И это чистая правда, однажды я оставила молескин открытым, и он, бросив взгляд, дочитал всё до конца, заявив, что мне следует писать любовные романы, а ему уединиться, и ушёл в ванную комнату. Потом несколько дней Пит смотрел на меня странно, но вскоре встретил Лили, и всё прошло. Пит поклялся никогда никому не рассказывать о том, что читал, и я верила ему.

Непорядочно читать чужие дневники, скажите вы?

Но, знаете, все не без греха, в конце концов, Пит был уверен, что читает конспект. Потом он извинился, и мы больше не возвращались к этой теме. Так что Питер Уайт – отличный парень.

- Тебе нужно выкрасть свой молескин, - серьёзно сказал Пит.

- Как?

- Пробраться в кабинет и выкрасть…

- Может, он ничего не поймёт?

- Нет, - Пит хитро улыбнулся, - это невозможно не понять, и потом, ты же так и пишешь «Брендон Энтони Морган Ламберт», очень сложно не понять, о ком идёт речь при такой постановке вопроса.

Так что я снова вышла на улицу, села в машину и, через некоторое время, зашла в кабинет Брендона Ламберта, готовая выкрасть свой молескин, в крайнем случае – выкрасть самого Брендона, а ещё лучше – он меня, чтобы влюбиться.





Сильно. Отчаянно. Навсегда.

 

Брендон держал в руках мой молескин, и резко открыл глаза, когда я вошла.

Мы молча смотрели друг на друга. Я ещё смотрела на свой блокнот в его руках, когда поняла, что метод не работает, что Брендон не влюбится в меня. Никогда. И уж тем более:

Сильно. Отчаянно. Навсегда.

Я набрала в лёгкие воздух и, повернувшись на каблуках, вышла. По длинным коридорам, с рамками фотографий выпускников, которыми гордятся, со стендами с кубками и просто бесцветными стенами.

На улице я запахнула куртку, но не стала застёгивать, несмотря на холод, и продолжила идти.

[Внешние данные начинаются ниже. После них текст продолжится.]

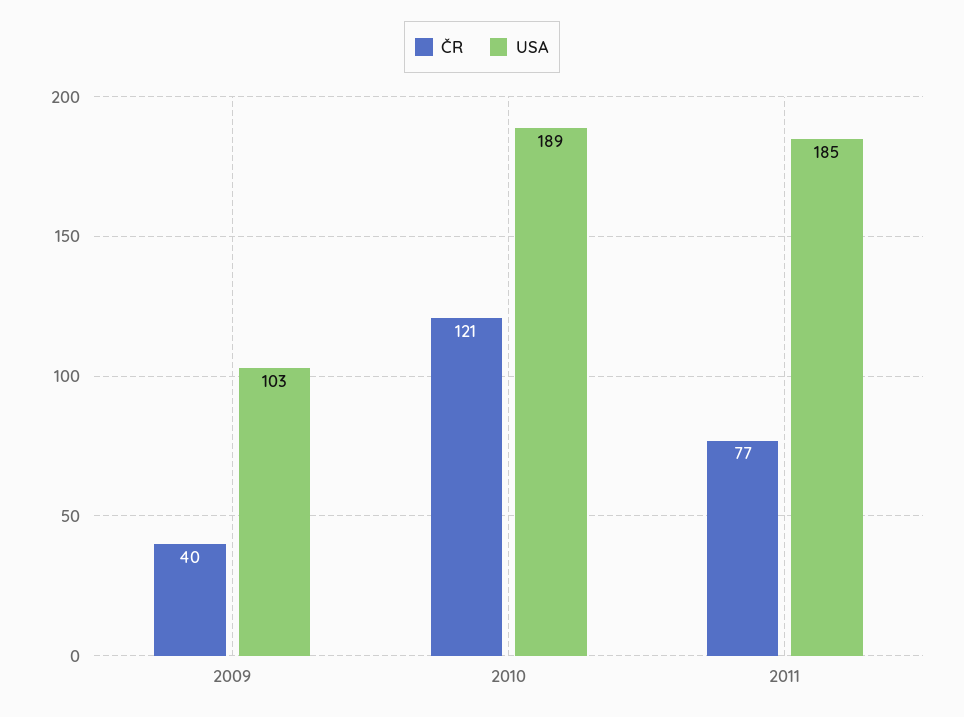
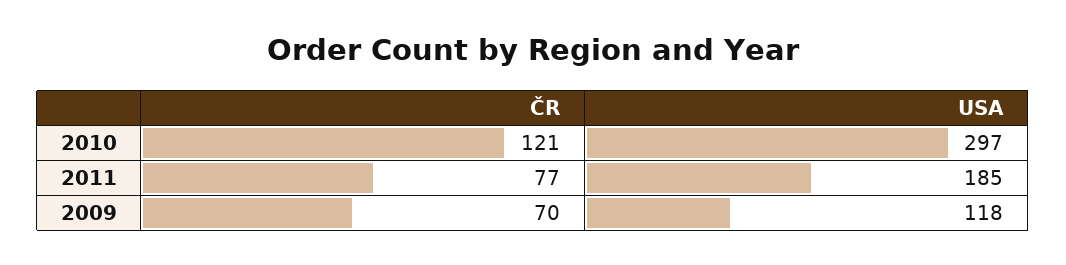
ČR, 2009: 40 -> 70
USA, 2009: 103 -> 118
USA, 2010: 189 -> 297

Мимо своей машины, мимо Вольво, мимо парка, парковки, магазина, пока не услышала шелест шин за своей спиной, и тут же почувствовала тёплую руку у себя на запястье.

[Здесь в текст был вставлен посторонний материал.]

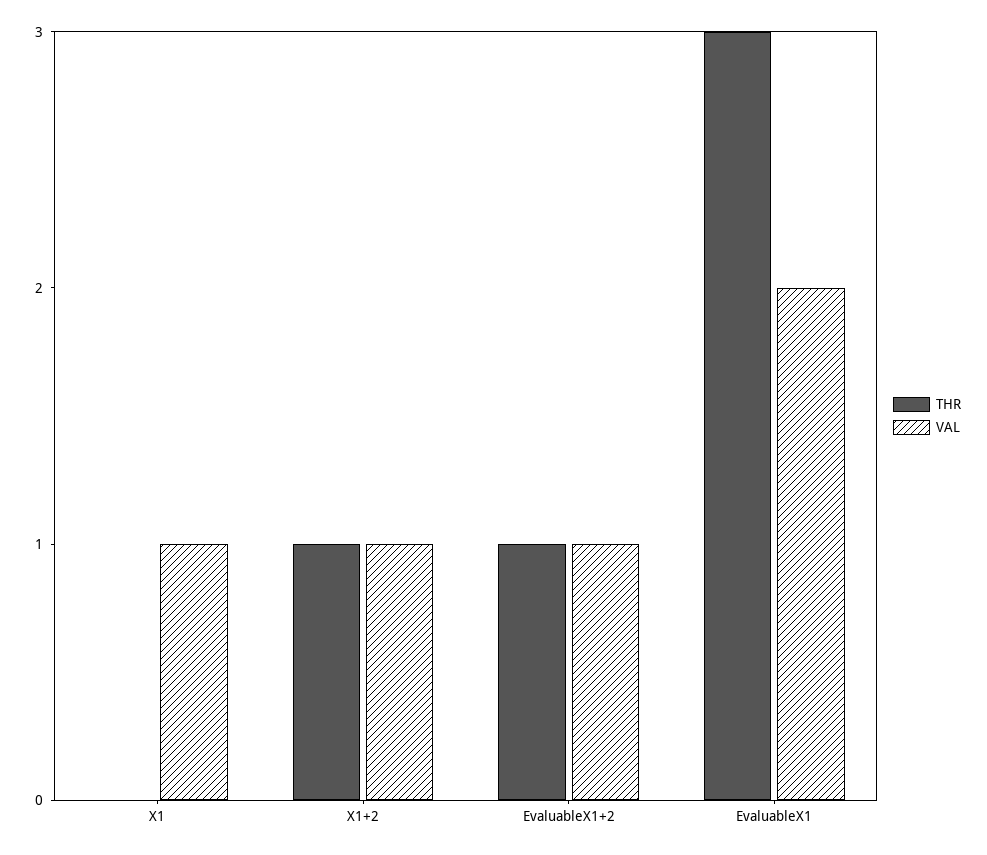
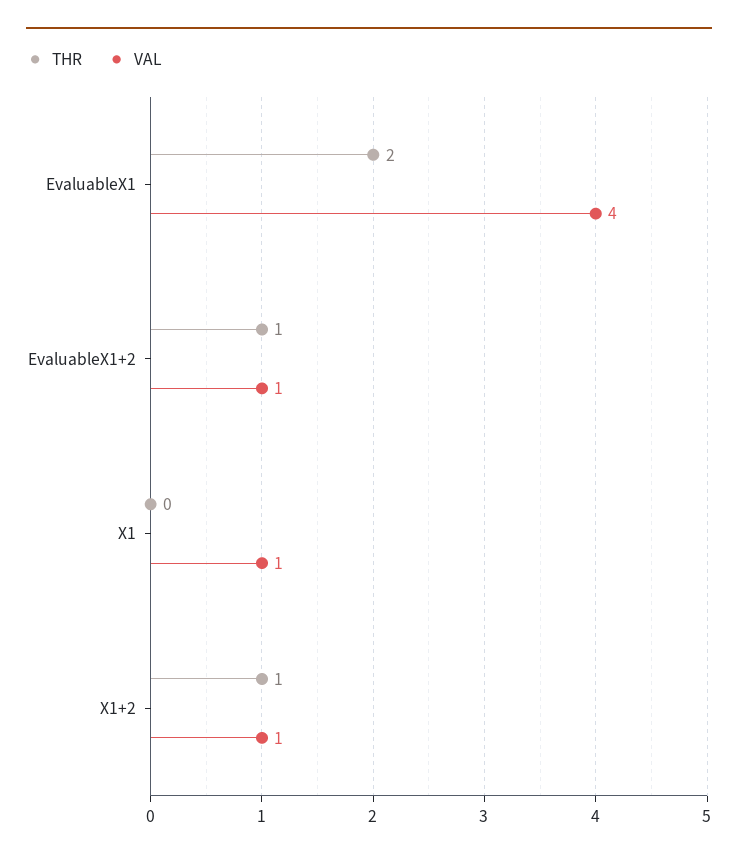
THR, EvaluableX1: 3 -> 2
VAL, EvaluableX1: 2 -> 4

- Я не читал, - Брендон протянул мне блокнот.

- Почему? – спросила я.

- Это личное, - он возвышался надо мной и застёгивал мою куртку.

Мне хотелось отвести глаза из-за того, каким невыносимо красивым я видела Брендона. Было темно, несколько фонарей бросали свет на взлохмаченные волосы и серые глаза мужчины, который молча смотрел на меня, и я не находила слов, чтобы что-то сказать. Или сил, чтобы уйти. На самом деле я хотела простоять так всю жизнь. Под фонарями и первым снегом, и чтобы моя рука была в его руке.

- Зачем ты записалась на лекции, Эми, малышка? – он говорил тихо и, наверное, от этого я немного привстала на цыпочки.

- Я хотела видеть тебя, - призналась я, - ты не звонил, не приходил.

- Мне нужно было срочно уехать. Там плохая связь, прости, что не сообщил заранее, а когда вернулся, первое что увидел - тебя в своей аудитории.

- И не подошёл…

- Не подошёл, Эми, малышка, ты ведь знаешь, что такое дисциплинарная комиссия? Как ты думаешь, что будет, если я начну встречаться с собственной студенткой?

- Я… я же…

- Ты. Моя. Студентка.

- Но?..

- Эми, - я вздрогнула от этого «Эми», от того, как Брендон внимательно смотрел на меня, словно изучал что-то на моем лице или уже нашёл. Мурашки на моей спине танцевали под музыку Кейко Матсуи, меня кружило в одном ритме с ними, закручивало в вихрь его близкого горячего дыхания, на мгновение мне показалось, что я не дышу и даже не существую, я парила где-то в невесомости, законы гравитации не действовали на меня.

- Я завидую снежинкам на твоих щеках, Эми, малышка, - послышалось откуда-то извне моей невесомости, - они могут целовать тебя.

- Ты тоже, - прошептала я, зная, что он не может, и следующее, что я почувствовала – невесомый поцелуй в щеку, скользящее дыхание к губам и вкус губ Брендона.

Кажется, я всхлипнула, и свет от фонаря расплылся у меня перед глазами. Потому что именно таким должен быть первый поцелуй. Волнительным, желанным, невыносимо горячим и в то же время лёгким. Поцелуй, от которого не оторваться, от которого кружится голова, сбивается дыхание и немеют ноги. Поцелуй, который хочется продолжать и продолжать. Пока на головы нам сыпал первый в этом году снег, и в нашей невесомости играла музыка Кейоко Матсуи.